Por Humberto Azevedo

 

O secretário de política agrícola (SPA) do Ministério da Agricultura e Pecuária e Abastecimento (MAPA), Guilherme Campos, afirmou à reportagem do Grupo RDM que “o momento é muito mais de cautela, observar e ver a reação do mundo”. A declaração aconteceu após ser questionado como avalia as medidas anunciadas pelo presidente dos Estados Unidos da América (EUA), Donald Trump, de impor tarifas a mais de 80 países e iniciar uma guerra tarifária contra a República Popular da China.

 

Para o ex-deputado federal, Guilherme Campos, entre os anos de 2007 e 2014, “toda crise é uma oportunidade” e esta causada pela elevação tarifária praticada por Trump não é diferente. “Toda crise é uma oportunidade.
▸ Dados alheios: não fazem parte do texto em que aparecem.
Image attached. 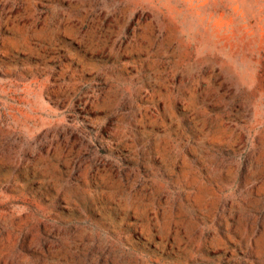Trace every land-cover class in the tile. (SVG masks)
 <instances>
[{"label": "rangeland", "instance_id": "obj_1", "mask_svg": "<svg viewBox=\"0 0 264 264\" xmlns=\"http://www.w3.org/2000/svg\"><path fill=\"white\" fill-rule=\"evenodd\" d=\"M0 264H264V0H0Z\"/></svg>", "mask_w": 264, "mask_h": 264}]
</instances>
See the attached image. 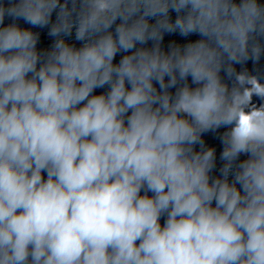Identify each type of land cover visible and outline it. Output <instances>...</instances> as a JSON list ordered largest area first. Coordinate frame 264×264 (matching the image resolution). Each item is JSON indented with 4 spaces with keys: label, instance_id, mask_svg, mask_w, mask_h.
Here are the masks:
<instances>
[{
    "label": "clouds",
    "instance_id": "1",
    "mask_svg": "<svg viewBox=\"0 0 264 264\" xmlns=\"http://www.w3.org/2000/svg\"><path fill=\"white\" fill-rule=\"evenodd\" d=\"M0 264H264V0H0Z\"/></svg>",
    "mask_w": 264,
    "mask_h": 264
}]
</instances>
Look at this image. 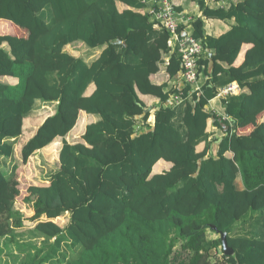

Tem que ficar de olho, não pode afobar, tem que ter calma, analisar todos os impactos e aproveitar as oportunidades, que com certeza surgirão”, receita ele.

 

“Tudo o que está acontecendo nos Estados Unidos está sendo acompanhado por todos os setores do governo. O setor do agronegócio brasileiro é o setor que está ramificado por todo o mundo, não é só nos Estados Unidos, está na Europa, principalmente na Ásia, e mede os efeitos de tudo aquilo que está sendo colocado a público pelos Estados Unidos. O momento é muito mais de cautela, observar e ver a reação do mundo”, comenta.

 

“Não é o Brasil que vai fazer algo que vai modificar tudo isso que está acontecendo, mas o Brasil tem que se manter muito tranquilo, porque nós somos, no agro, com certeza o país mais competitivo do mundo e teremos espaço para qualquer uma das reações. Mas, insisto, o primeiro é ter a tranquilidade para avaliar os efeitos disso tudo que está sendo colocado pelo presidente Trump”, complementa.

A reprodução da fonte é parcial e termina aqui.